▶ _WORK REQUIRED_:
Reproduce word for word the section of the passage about alcoholism as "the lonely disease" that starts with the words "I looked at" and ends with "marks for emphasis.".

▶ _GIVEN PASSAGE_:
I looked at this thoroughly, and have come to my own conclusion that the AA organization unwittingly came up with this themselves. Throughout the AA literature, they are constantly putting quotation marks around something to give the appearance of quoting somebody or something, when all they are doing is using quotation marks for emphasis.
The earliest I could find a verifiable source for reference to this was the following:
quote:
Alcoholism has been described as "the lonely disease," and very few recovered alcoholics argue the point. Looking back at the last years or months of our drinking, literally hundreds of thousands of us remember feeling isolated even when we were among a lot of happy, celebrating people. We often felt a deep sense of not belonging, even when we cheerfully acted sociable.
~ from “Living Sober”
"Living Sober" was first published in 1975 by AA World Services.
http://home.earthlink.net/~bri...rary/LivingSober.htm
Almost without exception, alcoholics are tortured by loneliness. Even before our drinking got bad and people began to cut us off, nearly all of us suffered the feeling that we didn't quite belong. Either we were shy, and dared not draw near others, or we were apt to be noisy good fellows craving attention and companionship, but never getting it--at least to our way of thinking. There was always that mysterious barrier we could neither surmount nor understand.
~ Bill Wilson, “Twelve and Twelve” pg 57 (published in 1953)
or a slightly different version:
Alcoholism is called the “lonely disease”; almost without exception, alcoholics are tortured by loneliness.
Even before the end of our drinking — before people began to shun us and we were "eighty-sixed" from bars, restaurants, or people's homes — nearly all of us felt that we didn’t quite belong. We were shy, and dared not draw near others, or we were apt to be noisy good fellows craving attention and approval, but rarely getting it. There was always that mysterious barrier we could neither surmount nor understand. Finally, even Bacchus betrayed us; we were struck down and left in terrified isolation.
~ "A Day at a Time" by James Jennings, Anonymous, Socarides [Reflection for the Day of May 20]
(obviously borrowing heavily from Bill Wilson's 12x12 and not giving credit)Children of alcoholics had to survive essentially alone, because that is the nature of the disease of alcoholism. It is an isolating, separating, and lonely disease. Most of these children had to suffer in silence. They thought nobody would believe what they said even if they would dare say it.
~ Recovery: a guide for adult children of alcoholics - by Herbert L. Gravitz, Julie D. Bowden - 1987
To dare to live alone is the rarest courage; since there are many who had rather meet their bitterest enemy in the field, than their own hearts in their closet.
~ Charles Caleb Colton
The person who tries to live alone will not succeed as a human being. His heart withers if it does not answer another heart. His mind shrinks away if he hears only the echoes of his own thoughts and finds no other inspiration.

▶ _INFORMATION SHOWN_:
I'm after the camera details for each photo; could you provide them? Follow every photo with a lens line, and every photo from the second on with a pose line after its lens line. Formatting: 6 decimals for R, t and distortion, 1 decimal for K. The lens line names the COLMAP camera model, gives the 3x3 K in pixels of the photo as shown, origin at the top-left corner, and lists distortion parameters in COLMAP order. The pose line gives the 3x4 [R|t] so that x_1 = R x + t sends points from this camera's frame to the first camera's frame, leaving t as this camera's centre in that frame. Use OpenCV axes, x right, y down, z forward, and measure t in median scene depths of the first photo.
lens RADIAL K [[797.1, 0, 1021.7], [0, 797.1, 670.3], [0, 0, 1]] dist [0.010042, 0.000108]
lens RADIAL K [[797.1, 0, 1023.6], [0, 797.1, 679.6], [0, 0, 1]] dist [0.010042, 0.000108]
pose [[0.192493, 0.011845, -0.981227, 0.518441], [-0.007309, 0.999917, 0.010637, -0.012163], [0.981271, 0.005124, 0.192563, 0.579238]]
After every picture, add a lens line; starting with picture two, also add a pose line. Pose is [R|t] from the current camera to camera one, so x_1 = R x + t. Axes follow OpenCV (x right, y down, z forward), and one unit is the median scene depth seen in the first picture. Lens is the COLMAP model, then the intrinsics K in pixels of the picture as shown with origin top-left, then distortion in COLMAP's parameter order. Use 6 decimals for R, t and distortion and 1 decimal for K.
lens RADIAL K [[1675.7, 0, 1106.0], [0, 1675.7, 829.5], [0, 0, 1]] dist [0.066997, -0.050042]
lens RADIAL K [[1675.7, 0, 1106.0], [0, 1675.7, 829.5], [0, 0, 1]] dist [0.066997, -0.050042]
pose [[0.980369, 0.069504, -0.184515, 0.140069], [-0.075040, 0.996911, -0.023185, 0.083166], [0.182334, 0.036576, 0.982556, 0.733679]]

▶ _ANSWER TO THIS PROBLEM_:
I looked at this thoroughly, and have come to my own conclusion that the AA organization unwittingly came up with this themselves. Throughout the AA literature, they are constantly putting quotation marks around something to give the appearance of quoting somebody or something, when all they are doing is using quotation marks for emphasis.